Un termine che in passato, per esempio nel periodo fra le due guerre mondiali del secolo scorso, veniva utilizzato insieme alla parola “mongolo”, per indicare le persone con sindrome di Down, prendendo spunto da una presunta somiglianza dei tratti somatici con quelli della popolazione mongola, con la quale non vi è chiaramente nessuna relazione. Ha assunto un significato fortemente dispregiativo e da decenni è diventato un vergognoso insulto.
Il termine corretto è “persona (bambina, ragazzo, atleta ecc.) con sindrome di Down”. Molto semplicemente. Il nome “sindrome di Down” deriva da Langdon Down, lo scienziato che nel 1866 la riconobbe e descrisse per primo, identificandone le principali caratteristiche. Si tratta di una condizione genetica, non di una malattia. Perché usare questa condizione di vita, o altre di chi ha disabilità, come insulto? Sembra incredibile che ancora accada.
Come detto inizialmente, l’ennesimo episodio in cui la parola “mongoloide” è stata usata con un’accezione dispregiativa è stato denunciato con forza dal CoorDown, il Coordinamento delle Associazioni delle Persone con Sindrome di Down, che ha chiesto a Canale5 e a Grande Fratello Vip di prendere provvedimenti verso la concorrente [se ne legga già sulle nostre pagine a questo e a questo link, N.d.R.]. «Non è tollerabile – hanno scritto dal Coordinamento – che vengano sanzionati episodi di razzismo, sessismo e blasfemia e si lascino correre come “errori di poco conto” insulti che offendono le persone con sindrome di Down e le loro famiglie. Offendere usando i termini della disabilità è purtroppo all’ordine del giorno, chiediamo di smetterla di usare la parola “mongoloide” per offendere, al pari di “autistico”, “handicappato”, “cerebroleso”, così come riteniamo offensivo e discriminatorio usare “negro”, “ebreo” o “zingaro” con tono dispregiativo. Non è questione di “politically correct” o di forma, è questione di sostanza. Le parole sono importanti e il linguaggio è la base della nostra cultura ed è da qui che bisogna partire, è necessario coltivare un linguaggio corretto e rispettoso soprattutto tra i giovani».
----------------------------------------
CONSEGNA: Riscrivi il passo dell'estratto compreso tra "Un termine che" e "che ancora accada.", estremi inclusi, sostituendo "condizione" con "situazione". Le righe non sono necessarie per svolgere l'esercizio.

RIGHE FORNITE:
----------------------------------------
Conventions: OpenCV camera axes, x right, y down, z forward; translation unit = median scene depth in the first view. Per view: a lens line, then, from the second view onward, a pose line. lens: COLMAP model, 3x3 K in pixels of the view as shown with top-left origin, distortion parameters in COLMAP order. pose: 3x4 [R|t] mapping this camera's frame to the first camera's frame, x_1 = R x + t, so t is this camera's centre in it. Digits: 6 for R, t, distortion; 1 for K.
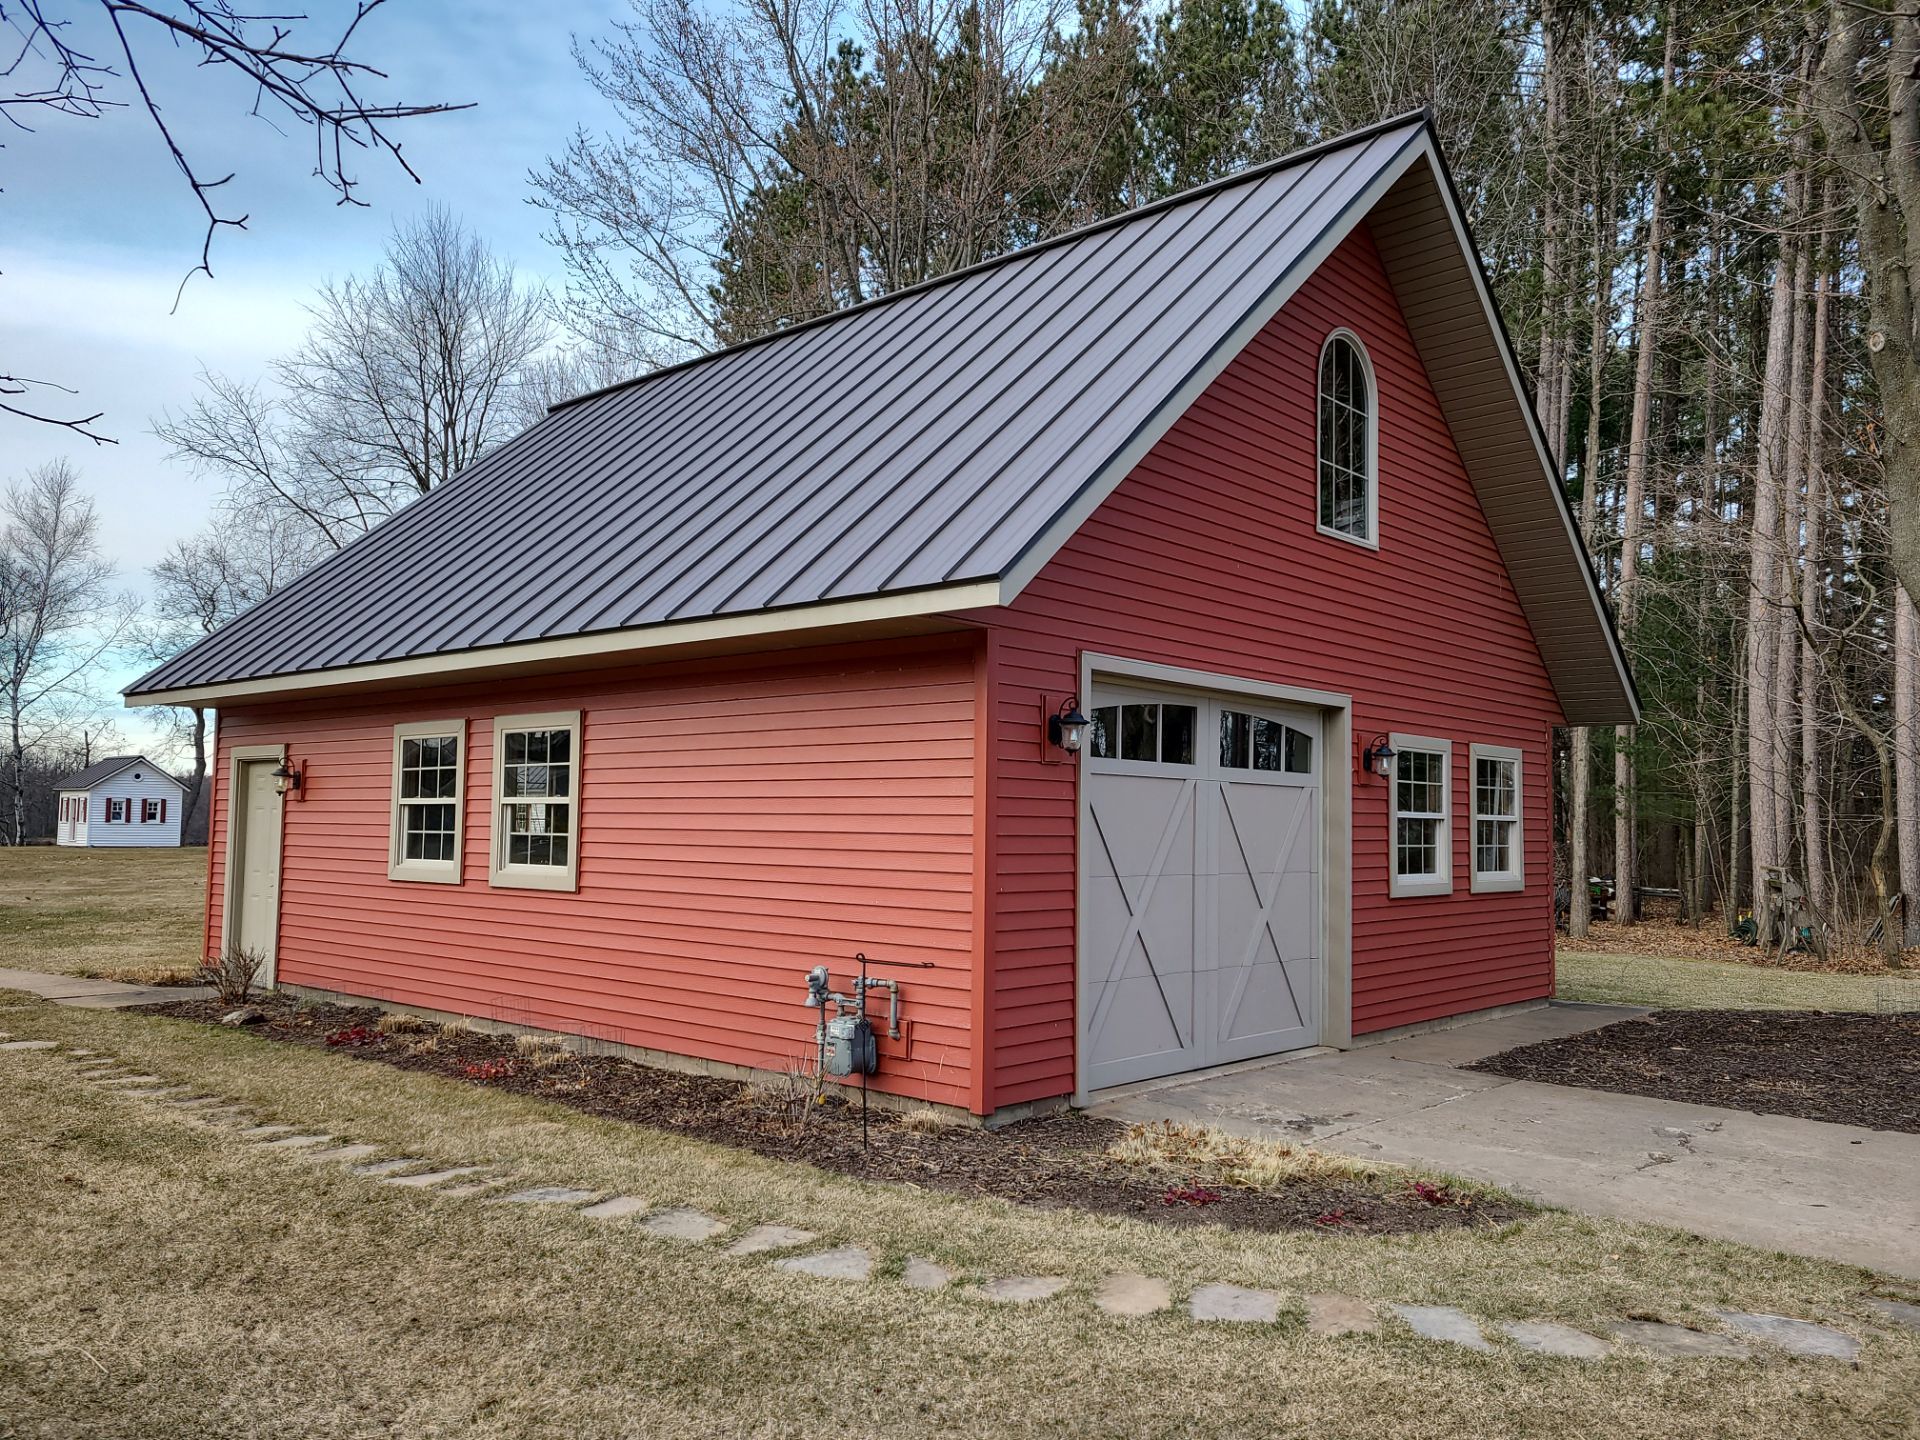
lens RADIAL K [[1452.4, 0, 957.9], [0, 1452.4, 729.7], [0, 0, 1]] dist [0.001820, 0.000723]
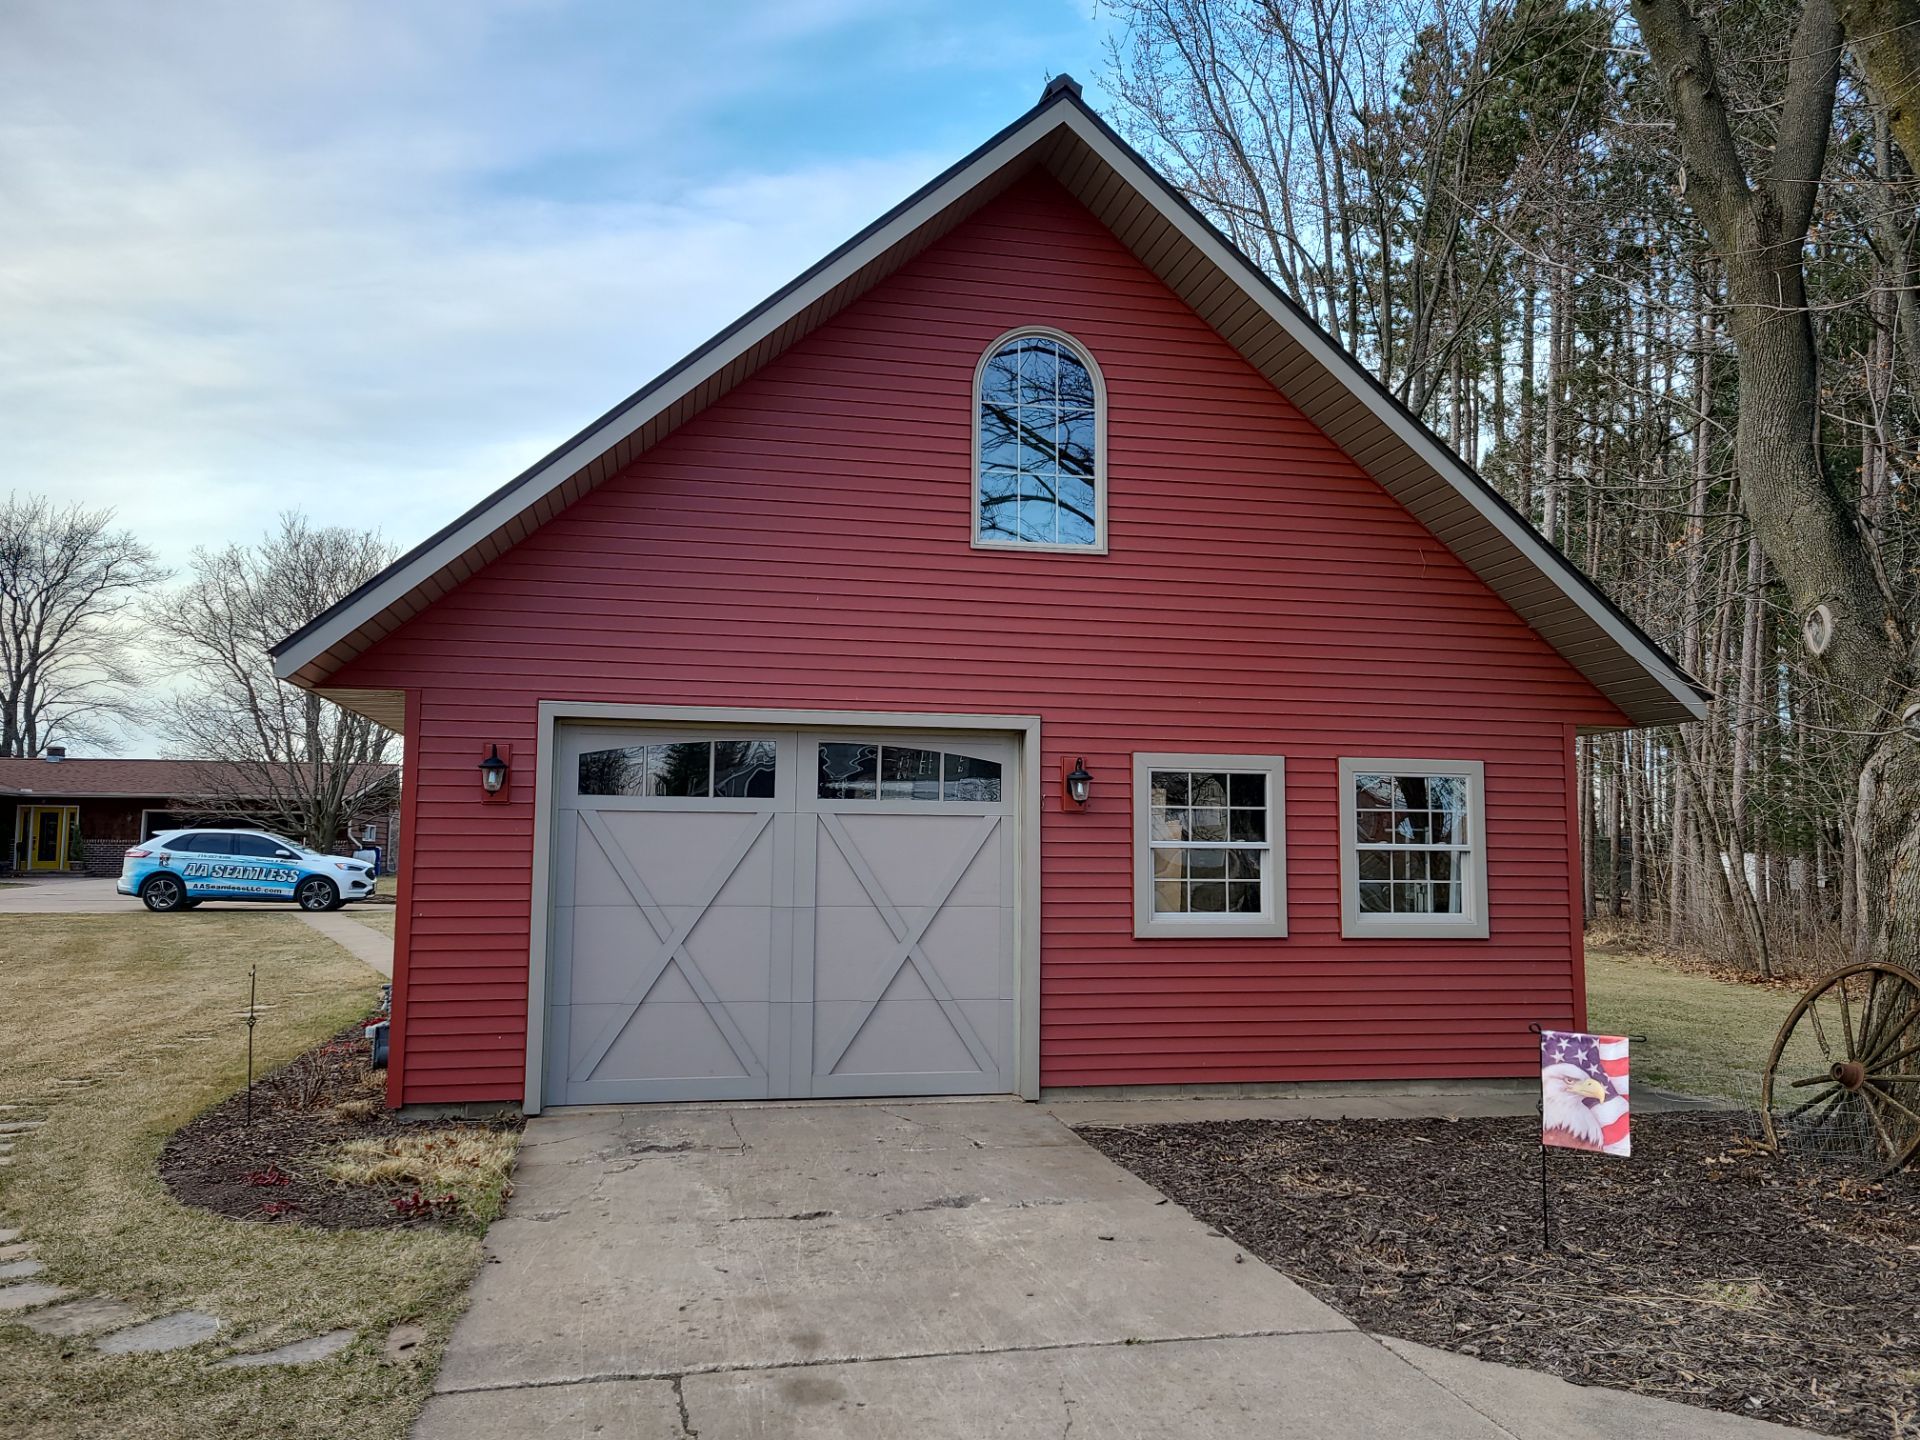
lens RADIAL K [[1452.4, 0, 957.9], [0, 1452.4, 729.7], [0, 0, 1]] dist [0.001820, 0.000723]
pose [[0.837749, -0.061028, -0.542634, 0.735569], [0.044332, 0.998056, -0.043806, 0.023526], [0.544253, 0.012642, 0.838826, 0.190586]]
----------------------------------------
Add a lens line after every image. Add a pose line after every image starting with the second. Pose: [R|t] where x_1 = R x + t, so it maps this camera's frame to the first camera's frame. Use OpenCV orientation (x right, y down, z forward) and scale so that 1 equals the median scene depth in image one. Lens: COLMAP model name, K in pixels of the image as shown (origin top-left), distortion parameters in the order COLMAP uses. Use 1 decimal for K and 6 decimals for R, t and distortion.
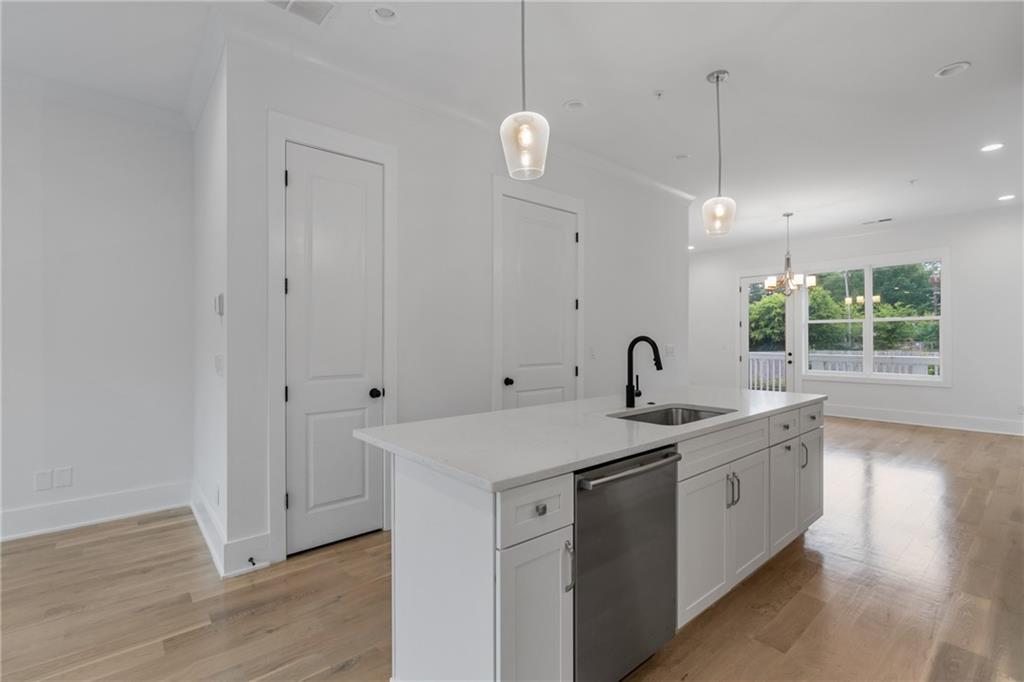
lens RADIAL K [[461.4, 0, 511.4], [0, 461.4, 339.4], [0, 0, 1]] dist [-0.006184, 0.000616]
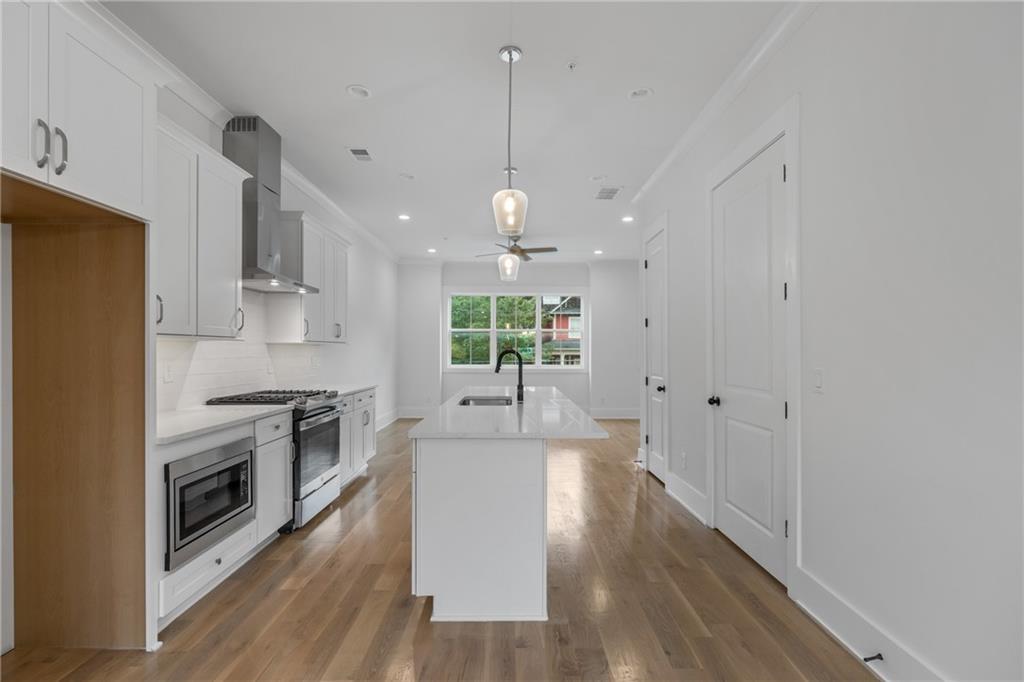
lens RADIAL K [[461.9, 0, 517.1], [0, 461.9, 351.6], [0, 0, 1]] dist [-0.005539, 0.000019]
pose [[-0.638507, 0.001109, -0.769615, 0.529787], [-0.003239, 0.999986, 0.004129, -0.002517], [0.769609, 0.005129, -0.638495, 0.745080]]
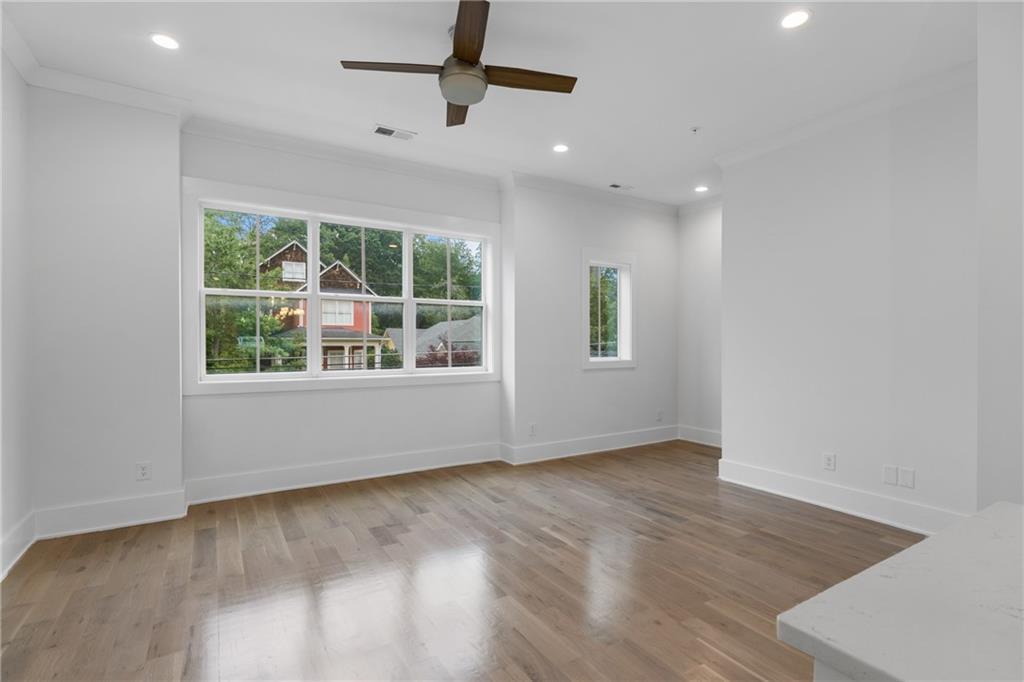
----------------------------------------
SOLUZIONE:
Un termine che in passato, per esempio nel periodo fra le due guerre mondiali del secolo scorso, veniva utilizzato insieme alla parola “mongolo”, per indicare le persone con sindrome di Down, prendendo spunto da una presunta somiglianza dei tratti somatici con quelli della popolazione mongola, con la quale non vi è chiaramente nessuna relazione. Ha assunto un significato fortemente dispregiativo e da decenni è diventato un vergognoso insulto.
Il termine corretto è “persona (bambina, ragazzo, atleta ecc.) con sindrome di Down”. Molto semplicemente. Il nome “sindrome di Down” deriva da Langdon Down, lo scienziato che nel 1866 la riconobbe e descrisse per primo, identificandone le principali caratteristiche. Si tratta di una situazione genetica, non di una malattia. Perché usare questa situazione di vita, o altre di chi ha disabilità, come insulto? Sembra incredibile che ancora accada.